Observations hivernales au Nouveau-Brunswick

L'hiver au Nouveau-Brunswick ne laissera pas l'ornithologue en reste. La baie de Fundy, grâce à ses hautes marées, ne gèle pas. Ainsi, l'action des marées crée des marais salés intéressants pour certains oiseaux aquatiques et autres. Les estuaires de rivières et les portions de côtes non gelées présentent des concentrations de canards de mer tels que les Harles huppés et les Grands Harles, les Garrots à œil d'or et Garrots de Barrow, les Hareldes Kakawi et les Eiders à duvet, les Macreuses à front blanc et à bec jaune… pour n'en nommer que quelques-uns! Tous les champs de culture et les grands espaces ouverts tels que les marais salés favorisent l’observation de rapaces hivernants comme la Buse pattue, qui passe l'hiver en assez grand nombre dans le sud de la province particulièrement. Le Harfang des neiges ou même, plus rarement, un autre hibou en quête de dîner peut aussi faire la joie d’une journée hivernale en nature.

L’amateur d’observation de Laridés ne sera jamais déçu au Nouveau-Brunswick, car des habitats marins, on en a! Alors des Mouettes et des Goélands on en a beaucoup! Le Mascaret en hiver à Moncton est une attraction qui attire aussi les Laridés. D’ailleurs, en hiver, Moncton est un des meilleurs endroits à l’est du pays pour observer des rassemblements de Goélands arctiques.

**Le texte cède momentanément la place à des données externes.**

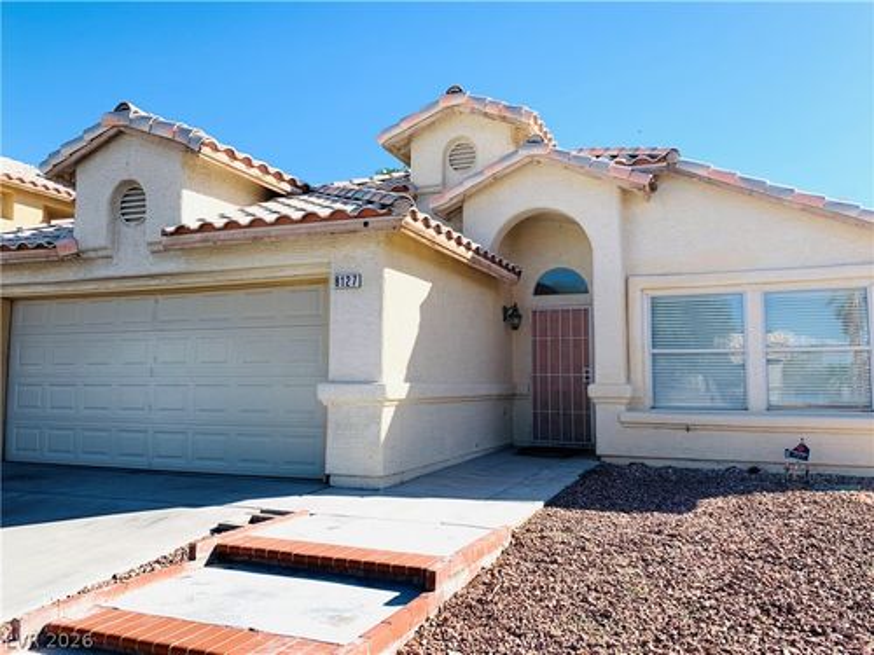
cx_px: 437
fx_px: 656
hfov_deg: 67.3
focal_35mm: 26
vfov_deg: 53.1
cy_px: 328
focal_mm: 4.25
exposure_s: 1/1880
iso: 25
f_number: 1.8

Les plages, les estuaires et les bancs de sable sur la côte offrent souvent la chance de passer des heures à scruter des groupes de différents goélands et mouettes en train de se reposer.

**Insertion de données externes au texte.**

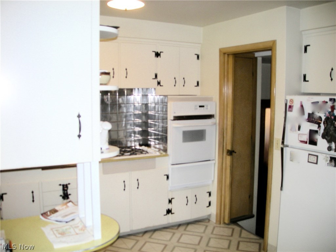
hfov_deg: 52.6
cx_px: 168
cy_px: 126
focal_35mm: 35
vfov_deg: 40.7
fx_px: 340
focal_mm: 5.7
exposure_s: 1/30
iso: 50
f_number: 2.8
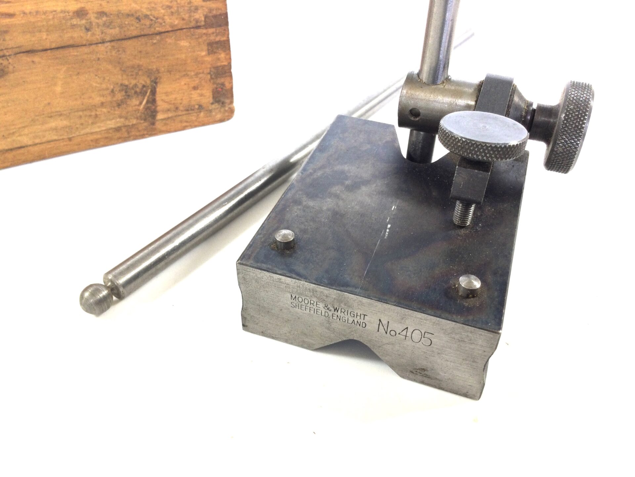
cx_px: 318
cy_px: 238
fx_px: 569
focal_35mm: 31
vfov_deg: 45.4
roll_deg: -1.9
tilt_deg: -40.4
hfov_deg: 58.4
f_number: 2.4
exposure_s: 1/100
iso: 32
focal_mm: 3.3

Pour ma part j'ai toujours une appréciation profonde du silence ‘’ouaté” de la neige en hiver dans les coins les plus reculés de la forêt boréale du Nouveau-Brunswick. Quand le simple cri d'une Mésange à tête brune enclenchera une célébration dans mon cœur. Ah! Je vois des images de l’arrivée d'un Pic à dos noir avec, en trame sonore de fond, les sifflements d'une famille de Mésangeai du Canada. Je me souviendrai toujours d'un séjour dans un chalet de la vallée de la Restigouche au mois de janvier où chaque kilomètre carré de cette forêt boréale couverte de neige gazouillait incessamment avec le cri de dizaines de Tarins des pins et les chants de centaines de Becs-croisés à ailes blanches. Ces derniers, en plein mode de nidification malgré la saison froide, profitaient de l’abondance cyclique des cônes de certains conifères. Partout où nous allions pendant les 3 jours passés dans le coin, l'air était rempli du chant du fascinant bec-croisé. La présence de plusieurs espèces de Fringillidés dans les forêts du Nouveau-Brunswick en hiver suivra une distribution cyclique de chaque espèce et certains hivers seront beaucoup plus actifs au niveau biodiversité aviaire que d'autres. Mais qu'il s'agisse d'un hiver qui abonde d'espèces ou non; la présence de la joyeuse Mésange à tête noire est toujours 100 % assurée.

Peu importe la saison, ce curieux petit joyau ailé qui est l'emblème aviaire officiel de la province sera toujours là pour vous dire que le Nouveau-Brunswick est très certainement une destination ornithologique sous-estimée. À vous de la découvrir!